→ Document passage
----------------------------------------

While Santa Juana occasionally struggles with the weight of her character’s baggage (estranged mother, family secrets, nightmare-driven quest), she eventually settles into the role of our all-knowing anchor amongst the carnage. Think Vancouver Jenna Ortega, with less sullen aloofness and more survivor’s guilt. Bassinger displays an alive, effortless charisma in her opening scenes, making me wish they’d consider a fully period-set entry in this franchise. As the older Iris, veteran Canadian actress Gabrielle Rose (The Stepfather) sells the exposition-heavy grandmother role passionately, making you start believing her every word about Death’s lethal ledger.

Mostly marked members of Stefani’s family, the supporting cast scores in contributing convincing character work on the idea of family in a film that is otherwise all about violence. I truly enjoyed Richard Harmon (Trick ‘r Treat) as tattooed cousin Erik with his chaotic energy that keeps you guessing (don’t fret if you’ve already seen his nose/ceiling fan accident in the trailer—no spoilers, but that preview wasn’t as revealing as it looked). At the same time, Owen Patrick Joyner as Bobby delivers surprising depth beneath his doofy/goofy jock exterior. Rya Kihlstedt (The Nowhere Inn) hints at the fascinating adult perspectives the Final Destination films have rarely explored. Then there’s the great Tony Todd (Candyman), back as the cryptic Bludworth in his final appearance before his death in November 2024. Knowing of Todd’s passing soon after completing this work makes his scene all the more impactful.

These aren’t the relatively simple deaths of the 2000 original. If you thought Final Destination 5 had clever kills, Bloodlines ups the ante with demises equal parts genius and grotesque. When you think you’ve spotted the threat, Death pivots, turning innocuous objects into tools of spectacular fatality. Lawnmowers, garbage trucks, MRIs, and even trampolines play a part in the slicing and dicing. While the anticipation is almost worse than the impact, once you see someone getting nailed in the face by a vending machine coil that continues to turn, you know you are playing with minds capable of creating machines of mortality that defy prediction.

----------------------------------------

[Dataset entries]

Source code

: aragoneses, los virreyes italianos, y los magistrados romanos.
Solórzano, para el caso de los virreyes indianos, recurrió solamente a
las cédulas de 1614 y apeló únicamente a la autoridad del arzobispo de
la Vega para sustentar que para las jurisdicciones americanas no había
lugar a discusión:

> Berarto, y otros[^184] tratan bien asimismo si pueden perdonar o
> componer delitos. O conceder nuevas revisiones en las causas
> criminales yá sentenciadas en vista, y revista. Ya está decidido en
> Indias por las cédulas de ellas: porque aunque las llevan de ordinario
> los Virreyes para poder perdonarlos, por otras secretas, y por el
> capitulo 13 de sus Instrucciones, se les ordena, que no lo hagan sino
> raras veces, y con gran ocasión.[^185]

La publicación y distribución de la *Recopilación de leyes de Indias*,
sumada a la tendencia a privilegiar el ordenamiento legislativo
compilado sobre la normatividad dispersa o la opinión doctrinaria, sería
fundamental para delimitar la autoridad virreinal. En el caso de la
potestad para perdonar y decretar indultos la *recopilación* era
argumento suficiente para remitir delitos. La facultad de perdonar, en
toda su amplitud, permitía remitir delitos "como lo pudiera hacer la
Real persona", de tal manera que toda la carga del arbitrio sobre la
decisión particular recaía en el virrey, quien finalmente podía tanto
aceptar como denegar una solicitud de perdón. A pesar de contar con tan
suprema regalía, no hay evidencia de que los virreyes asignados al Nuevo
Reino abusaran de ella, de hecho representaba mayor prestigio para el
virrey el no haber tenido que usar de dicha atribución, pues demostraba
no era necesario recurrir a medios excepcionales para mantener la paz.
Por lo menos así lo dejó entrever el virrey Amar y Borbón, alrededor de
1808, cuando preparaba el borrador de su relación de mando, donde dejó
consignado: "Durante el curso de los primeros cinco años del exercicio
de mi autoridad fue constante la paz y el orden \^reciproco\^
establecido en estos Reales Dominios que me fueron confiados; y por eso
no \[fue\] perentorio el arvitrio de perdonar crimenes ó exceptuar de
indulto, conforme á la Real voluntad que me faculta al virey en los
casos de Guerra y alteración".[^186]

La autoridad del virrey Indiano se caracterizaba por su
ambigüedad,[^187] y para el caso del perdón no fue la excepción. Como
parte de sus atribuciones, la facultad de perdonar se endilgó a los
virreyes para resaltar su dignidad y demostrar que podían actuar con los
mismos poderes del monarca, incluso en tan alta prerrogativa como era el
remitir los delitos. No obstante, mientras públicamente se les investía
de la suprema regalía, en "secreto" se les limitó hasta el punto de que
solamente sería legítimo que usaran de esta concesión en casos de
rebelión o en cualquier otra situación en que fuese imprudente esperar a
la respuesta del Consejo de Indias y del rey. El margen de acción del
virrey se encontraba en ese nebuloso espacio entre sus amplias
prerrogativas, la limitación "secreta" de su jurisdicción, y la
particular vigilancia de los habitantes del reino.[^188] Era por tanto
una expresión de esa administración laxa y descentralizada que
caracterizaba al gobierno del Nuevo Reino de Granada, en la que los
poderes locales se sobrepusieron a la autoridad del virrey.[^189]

----------------------------------------

→ Task description
Copy out the section of the film review above that opens with the words "These aren’t the" and closes with "that defy prediction.", keeping every word and mark unchanged.

→ Response box
These aren’t the relatively simple deaths of the 2000 original. If you thought Final Destination 5 had clever kills, Bloodlines ups the ante with demises equal parts genius and grotesque. When you think you’ve spotted the threat, Death pivots, turning innocuous objects into tools of spectacular fatality. Lawnmowers, garbage trucks, MRIs, and even trampolines play a part in the slicing and dicing. While the anticipation is almost worse than the impact, once you see someone getting nailed in the face by a vending machine coil that continues to turn, you know you are playing with minds capable of creating machines of mortality that defy prediction.